How cannabis can treat opiate addiction
Few studies have been conducted on the treatment of opiate addiction with medical marijuana. This is mainly because Cannabis is still considered a schedule I drug and illegal in most states. That, however, doesn’t mean that there are no successful results. In an article published in Trends in Neurosciences, Dr. Yasmin L. Hurd discussed the milestones cannabis has covered in reducing symptoms of opiate addiction in animal models. Particularly, this article is centered on the phytocannabinoid cannabidiol. This component of marijuana has successfully demonstrated a reduction in addiction signs in some animal experiments.
In a publication of Addiction Biology made in 2013, researchers explained their findings of how rats induced with an opiate addiction had the symptoms of their addiction reduce. The lab rats were administered with medical marijuana which stopped the rewarding component of morphine from triggering the brain. This study showed the possibility of medical marijuana being used as a medication to decrease and eventually stop opiate addiction.
Some more research conducted by Dr. Hurd and other scientists showed that cannabidiol played a critical role in healing the damage caused by heroin throughout the endocannabinoid system. Cannabidiol also helped in normalizing the behavior of synapses within the central nervous system after they had been altered as a result of opiate use. That means medical marijuana could be utilized as a treatment for this type of addiction.
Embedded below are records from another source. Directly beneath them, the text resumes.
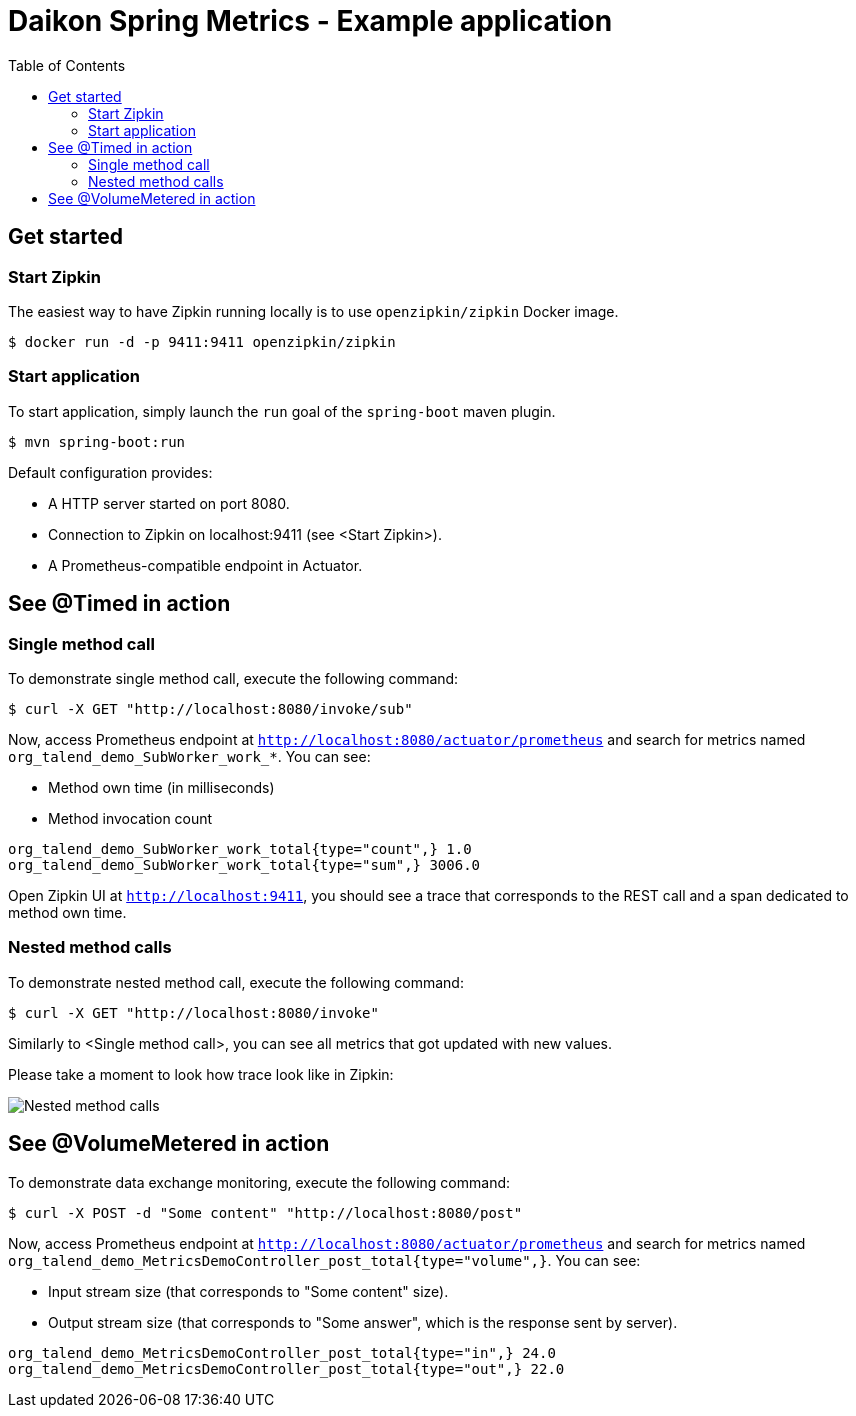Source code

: = Daikon Spring Metrics - Example application
:toc:
:imagesdir: assets/images

== Get started

=== Start Zipkin

The easiest way to have Zipkin running locally is to use `openzipkin/zipkin` Docker image.

```
$ docker run -d -p 9411:9411 openzipkin/zipkin
```

=== Start application

To start application, simply launch the `run` goal of the `spring-boot` maven plugin.

```
$ mvn spring-boot:run
```

Default configuration provides:

- A HTTP server started on port 8080.
- Connection to Zipkin on localhost:9411 (see <Start Zipkin>).
- A Prometheus-compatible endpoint in Actuator.

== See @Timed in action

=== Single method call

To demonstrate single method call, execute the following command:

```
$ curl -X GET "http://localhost:8080/invoke/sub"
```

Now, access Prometheus endpoint at `http://localhost:8080/actuator/prometheus` and search for metrics named `org_talend_demo_SubWorker_work_*`. You can see:

- Method own time (in milliseconds)
- Method invocation count

```
org_talend_demo_SubWorker_work_total{type="count",} 1.0
org_talend_demo_SubWorker_work_total{type="sum",} 3006.0
```


Open Zipkin UI at `http://localhost:9411`, you should see a trace that corresponds to the REST call and a span dedicated to method own time.

=== Nested method calls

To demonstrate nested method call, execute the following command:

```
$ curl -X GET "http://localhost:8080/invoke"
```

Similarly to <Single method call>, you can see all metrics that got updated with new values.

Please take a moment to look how trace look like in Zipkin:

image::nested_method_calls.png[Nested method calls]

== See @VolumeMetered in action

To demonstrate data exchange monitoring, execute the following command:

```
$ curl -X POST -d "Some content" "http://localhost:8080/post"
```
Now, access Prometheus endpoint at `http://localhost:8080/actuator/prometheus` and search for metrics named `org_talend_demo_MetricsDemoController_post_total{type="volume",}`. You can see:

- Input stream size (that corresponds to "Some content" size).
- Output stream size (that corresponds to "Some answer", which is the response sent by server).

```
org_talend_demo_MetricsDemoController_post_total{type="in",} 24.0
org_talend_demo_MetricsDemoController_post_total{type="out",} 22.0
```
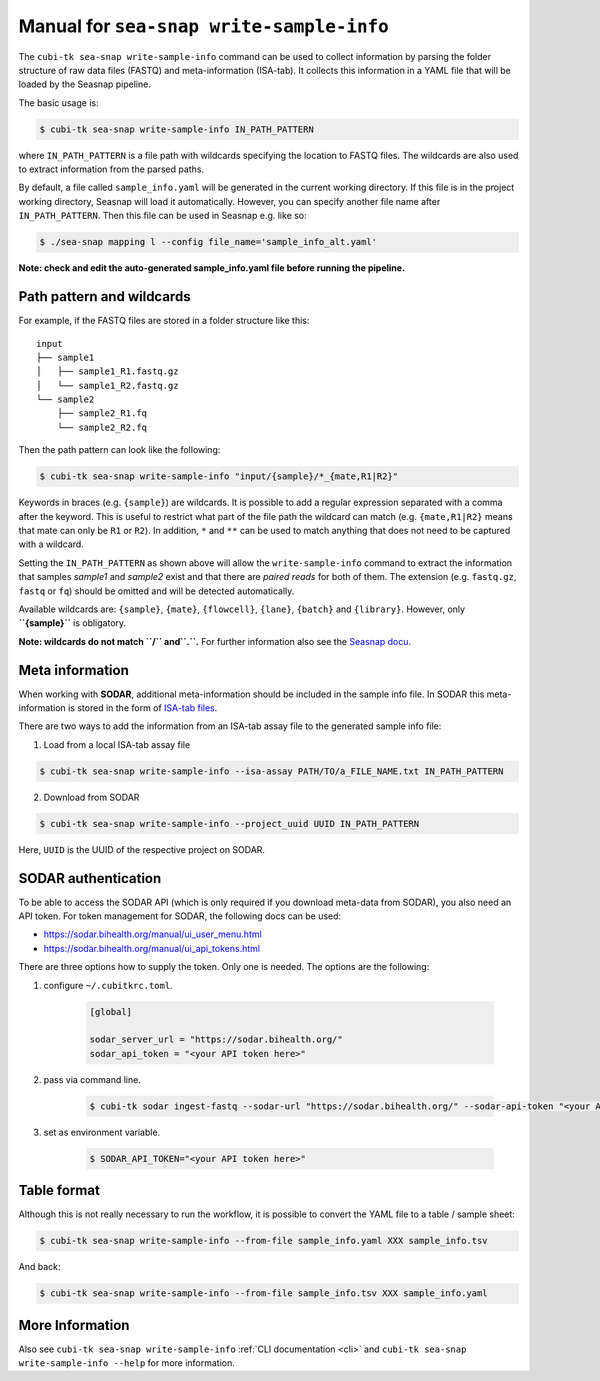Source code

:.. _man_write_sample_info:

=========================================
Manual for ``sea-snap write-sample-info``
=========================================

The ``cubi-tk sea-snap write-sample-info`` command can be used to collect information by parsing the folder structure of raw data files (FASTQ) and meta-information (ISA-tab).
It collects this information in a YAML file that will be loaded by the Seasnap pipeline.

The basic usage is:

.. code-block:: bash

    $ cubi-tk sea-snap write-sample-info IN_PATH_PATTERN

where ``IN_PATH_PATTERN`` is a file path with wildcards specifying the location to FASTQ files.
The wildcards are also used to extract information from the parsed paths.

By default, a file called ``sample_info.yaml`` will be generated in the current working directory.
If this file is in the project working directory, Seasnap will load it automatically.
However, you can specify another file name after ``IN_PATH_PATTERN``.
Then this file can be used in Seasnap e.g. like so:

.. code-block:: bash

    $ ./sea-snap mapping l --config file_name='sample_info_alt.yaml'

**Note: check and edit the auto-generated sample_info.yaml file before running the pipeline.**

--------------------------
Path pattern and wildcards
--------------------------

For example, if the FASTQ files are stored in a folder structure like this:

::

    input
    ├── sample1
    │   ├── sample1_R1.fastq.gz
    │   └── sample1_R2.fastq.gz
    └── sample2
        ├── sample2_R1.fq
        └── sample2_R2.fq

Then the path pattern can look like the following:

.. code-block:: bash

    $ cubi-tk sea-snap write-sample-info "input/{sample}/*_{mate,R1|R2}"

Keywords in braces (e.g. ``{sample}``) are wildcards.
It is possible to add a regular expression separated with a comma after the keyword.
This is useful to restrict what part of the file path the wildcard can match (e.g. ``{mate,R1|R2}`` means that mate can only be ``R1`` or ``R2``).
In addition, ``*`` and ``**`` can be used to match anything that does not need to be captured with a wildcard.

Setting the ``IN_PATH_PATTERN`` as shown above will allow the ``write-sample-info`` command to extract the information that samples *sample1* and *sample2* exist and that there are *paired reads* for both of them.
The extension (e.g. ``fastq.gz``, ``fastq`` or ``fq``) should be omitted and will be detected automatically.

Available wildcards are: ``{sample}``, ``{mate}``, ``{flowcell}``, ``{lane}``, ``{batch}`` and ``{library}``.
However, only **``{sample}``** is obligatory.

**Note: wildcards do not match ``/`` and``.``.**
For further information also see the `Seasnap docu <https://cubi-gitlab.bihealth.org/CUBI/Pipelines/sea-snap/-/blob/development/documentation/prepare_input.md>`_.

----------------
Meta information
----------------

When working with **SODAR**, additional meta-information should be included in the sample info file.
In SODAR this meta-information is stored in the form of `ISA-tab files <https://isa-specs.readthedocs.io/en/latest/isatab.html#>`_.

There are two ways to add the information from an ISA-tab assay file to the generated sample info file:

1. Load from a local ISA-tab assay file

.. code-block:: bash

    $ cubi-tk sea-snap write-sample-info --isa-assay PATH/TO/a_FILE_NAME.txt IN_PATH_PATTERN

2. Download from SODAR

.. code-block:: bash

    $ cubi-tk sea-snap write-sample-info --project_uuid UUID IN_PATH_PATTERN

Here, ``UUID`` is the UUID of the respective project on SODAR.

--------------------
SODAR authentication
--------------------

To be able to access the SODAR API (which is only required if you download meta-data from SODAR), you also need an API token.
For token management for SODAR, the following docs can be used:

- https://sodar.bihealth.org/manual/ui_user_menu.html
- https://sodar.bihealth.org/manual/ui_api_tokens.html

There are three options how to supply the token.
Only one is needed.
The options are the following:

1. configure ``~/.cubitkrc.toml``.

    .. code-block:: toml

        [global]

        sodar_server_url = "https://sodar.bihealth.org/"
        sodar_api_token = "<your API token here>"

2. pass via command line.

    .. code-block:: bash

        $ cubi-tk sodar ingest-fastq --sodar-url "https://sodar.bihealth.org/" --sodar-api-token "<your API token here>"

3. set as environment variable.

    .. code-block:: bash

        $ SODAR_API_TOKEN="<your API token here>"

------------
Table format
------------

Although this is not really necessary to run the workflow, it is possible to convert the YAML file to a table / sample sheet:

.. code-block:: bash

    $ cubi-tk sea-snap write-sample-info --from-file sample_info.yaml XXX sample_info.tsv

And back:

.. code-block:: bash

    $ cubi-tk sea-snap write-sample-info --from-file sample_info.tsv XXX sample_info.yaml

----------------
More Information
----------------

Also see ``cubi-tk sea-snap write-sample-info`` :ref:`CLI documentation <cli>` and ``cubi-tk sea-snap write-sample-info --help`` for more information.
One of the few pilot studies for medical marijuana’s effects on humans showed that the drug reduced cravings for heroin in heroin abusers. Medical marijuana’s primary effect in line with this trial was observed to be a reduction in anxiety among the heroin users. As such, they were able to cope with their addiction more easily.
Overall, most of the evidence cites medical marijuana as a possible treatment for opiate addiction. However, more extensive research needs to be undertaken.